The reason to start before the room is in view is that the work takes years to compound and cannot be done in the quarter the business goes up for sale. Documentation written under deal pressure fools no one. A demand engine instrumented the month before diligence has no track record to show. The drivers a buyer prices are the drivers that were built over time, on purpose, while the business was still being run for its own sake. The closing-table room rewards the owner who treated the question as live for years before it was asked — and penalizes, automatically, the one who waited until it was.

Sticky point

A project gives you a deliverable. A program gives you a system. The six drivers a buyer pays for cannot be bought as a deliverable — they have to be built, documented, and run until the business no longer depends on you to make its marketing work. That is the difference between a business that owns its value and a business that is its owner's value. The program decides which one you've built.

Notes on terms and method.

6 To Fix areas
Brand, Customer, Offering, Communications, Sales, Management. The six strategic areas of marketing the framework organizes work into.
Value drivers
The 6-to-6 Bridge. Brand Worth, Customer Yield, Category Claim, Demand Engine, Revenue Quality, Transferable System. Each maps one-to-one to a 6 To Fix area and to a mechanism of enterprise value.
Assets vs. Systems
Brand / Customer / Offering build assets (what the business owns; moves the EBITDA numerator). Communications / Sales / Management build systems (what makes the business run; expands the multiple). Both feed Goodwill.
Goodwill
The premium a buyer pays above net tangible book value at acquisition.
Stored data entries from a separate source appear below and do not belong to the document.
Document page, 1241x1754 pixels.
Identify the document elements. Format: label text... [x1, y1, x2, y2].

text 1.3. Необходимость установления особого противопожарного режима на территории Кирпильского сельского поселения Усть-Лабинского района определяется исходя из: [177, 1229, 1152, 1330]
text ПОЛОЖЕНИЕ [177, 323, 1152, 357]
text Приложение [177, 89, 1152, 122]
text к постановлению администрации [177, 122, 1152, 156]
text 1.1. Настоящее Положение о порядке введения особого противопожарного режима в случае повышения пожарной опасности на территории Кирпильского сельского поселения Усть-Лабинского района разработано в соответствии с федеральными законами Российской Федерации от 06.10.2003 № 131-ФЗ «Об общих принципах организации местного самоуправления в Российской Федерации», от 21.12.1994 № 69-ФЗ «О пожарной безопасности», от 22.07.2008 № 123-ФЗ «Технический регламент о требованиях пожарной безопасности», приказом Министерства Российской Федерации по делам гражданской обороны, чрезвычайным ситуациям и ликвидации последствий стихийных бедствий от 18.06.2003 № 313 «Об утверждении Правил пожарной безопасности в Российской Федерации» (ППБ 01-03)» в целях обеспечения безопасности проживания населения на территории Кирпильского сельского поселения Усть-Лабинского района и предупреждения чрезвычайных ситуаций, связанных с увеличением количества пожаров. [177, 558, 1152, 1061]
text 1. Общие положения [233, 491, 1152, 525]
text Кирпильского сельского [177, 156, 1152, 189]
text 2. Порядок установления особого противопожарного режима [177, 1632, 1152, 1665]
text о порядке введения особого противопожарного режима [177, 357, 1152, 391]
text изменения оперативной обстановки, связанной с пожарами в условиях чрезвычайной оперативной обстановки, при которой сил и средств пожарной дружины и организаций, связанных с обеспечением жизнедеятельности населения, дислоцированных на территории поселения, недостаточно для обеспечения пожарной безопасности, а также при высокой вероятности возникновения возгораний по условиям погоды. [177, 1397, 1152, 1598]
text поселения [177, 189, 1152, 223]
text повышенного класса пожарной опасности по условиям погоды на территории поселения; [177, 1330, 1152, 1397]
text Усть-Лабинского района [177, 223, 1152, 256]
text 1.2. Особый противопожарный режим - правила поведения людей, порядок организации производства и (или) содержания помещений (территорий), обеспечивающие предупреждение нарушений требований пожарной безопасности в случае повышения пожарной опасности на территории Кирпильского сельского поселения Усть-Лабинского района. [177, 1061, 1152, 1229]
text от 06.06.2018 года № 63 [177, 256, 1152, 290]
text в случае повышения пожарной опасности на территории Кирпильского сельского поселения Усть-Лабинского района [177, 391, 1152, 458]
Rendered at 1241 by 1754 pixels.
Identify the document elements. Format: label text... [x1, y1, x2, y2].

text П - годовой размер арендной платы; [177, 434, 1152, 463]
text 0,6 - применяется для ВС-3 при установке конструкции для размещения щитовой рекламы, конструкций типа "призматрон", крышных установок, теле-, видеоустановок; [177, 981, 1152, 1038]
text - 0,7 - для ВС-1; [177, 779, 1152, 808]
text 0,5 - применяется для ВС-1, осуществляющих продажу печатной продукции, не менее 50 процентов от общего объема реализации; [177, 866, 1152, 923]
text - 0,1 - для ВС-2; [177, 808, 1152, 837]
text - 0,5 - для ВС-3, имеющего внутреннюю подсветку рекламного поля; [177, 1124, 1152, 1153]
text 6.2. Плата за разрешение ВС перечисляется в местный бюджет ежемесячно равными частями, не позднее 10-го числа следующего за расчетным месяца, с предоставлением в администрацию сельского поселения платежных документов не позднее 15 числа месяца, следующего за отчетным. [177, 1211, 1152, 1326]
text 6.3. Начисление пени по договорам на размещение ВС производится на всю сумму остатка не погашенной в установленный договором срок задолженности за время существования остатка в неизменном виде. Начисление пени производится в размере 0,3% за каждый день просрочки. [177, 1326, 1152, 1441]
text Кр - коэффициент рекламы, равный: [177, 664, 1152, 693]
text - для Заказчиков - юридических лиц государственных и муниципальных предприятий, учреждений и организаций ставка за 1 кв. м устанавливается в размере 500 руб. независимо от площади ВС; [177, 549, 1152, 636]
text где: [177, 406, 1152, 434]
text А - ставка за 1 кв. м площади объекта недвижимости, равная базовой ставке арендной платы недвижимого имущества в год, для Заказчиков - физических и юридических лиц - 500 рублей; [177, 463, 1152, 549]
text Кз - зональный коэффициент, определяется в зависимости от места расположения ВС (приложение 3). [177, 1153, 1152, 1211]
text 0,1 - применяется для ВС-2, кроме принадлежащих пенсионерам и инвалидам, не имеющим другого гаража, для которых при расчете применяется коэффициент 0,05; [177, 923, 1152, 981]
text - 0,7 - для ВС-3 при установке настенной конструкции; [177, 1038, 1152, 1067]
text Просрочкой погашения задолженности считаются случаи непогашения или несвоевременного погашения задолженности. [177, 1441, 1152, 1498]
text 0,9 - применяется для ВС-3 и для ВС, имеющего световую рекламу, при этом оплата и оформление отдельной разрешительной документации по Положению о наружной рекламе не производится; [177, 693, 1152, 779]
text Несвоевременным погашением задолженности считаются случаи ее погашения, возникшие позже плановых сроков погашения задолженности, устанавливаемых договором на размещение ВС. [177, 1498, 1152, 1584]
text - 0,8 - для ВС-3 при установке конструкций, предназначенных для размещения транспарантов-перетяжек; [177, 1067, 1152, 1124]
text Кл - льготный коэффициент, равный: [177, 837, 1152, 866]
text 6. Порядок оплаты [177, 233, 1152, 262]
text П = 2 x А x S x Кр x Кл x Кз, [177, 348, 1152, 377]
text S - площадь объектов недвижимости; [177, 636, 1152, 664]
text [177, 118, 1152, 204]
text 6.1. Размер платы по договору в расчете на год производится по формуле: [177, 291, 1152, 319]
The compounded result of the six drivers built over time.
Activity Score
0–10 per area; measures both the volume and the fit of marketing work happening in that area. Sums to a 0–60 total.
Documented Strategy
None / Partial / Current per area; whether the strategy underneath the activity is written, current within twelve months, and used in decisions. The count of areas at Current is Documented Strategy Coverage (0–6). The two dimensions are scored independently and never blended.
Systems Maturity Score
0–20 total, four cross-cutting dimensions scored 0–5 each: Documented (work captured in writing), Repeatable (runs on a cadence the owner does not drive), Measurable (inputs and outputs tracked), Owner-Independent (decisions continue without the owner).
Value Driver Rating
The six bridge drivers rated against a peer benchmark for businesses of similar size and category. Benchmarks drawn from established valuation references (Pepperdine Private Capital Markets Report, IBBA Market Pulse, Exit Planning Institute).
Three tiers
Tier 1 Audit (diagnose), Tier 2 Documented Strategy (document), Tier 3 fCMO + Marketing Management + AI-Native Execution (deploy). Proportional response, not a fixed sequence; entry point set by the scorecard.
EBITDA / multiple / Goodwill
Defined in the companion paper, The Closing-Table Test (Paper 1), Section 3 and Appendix A.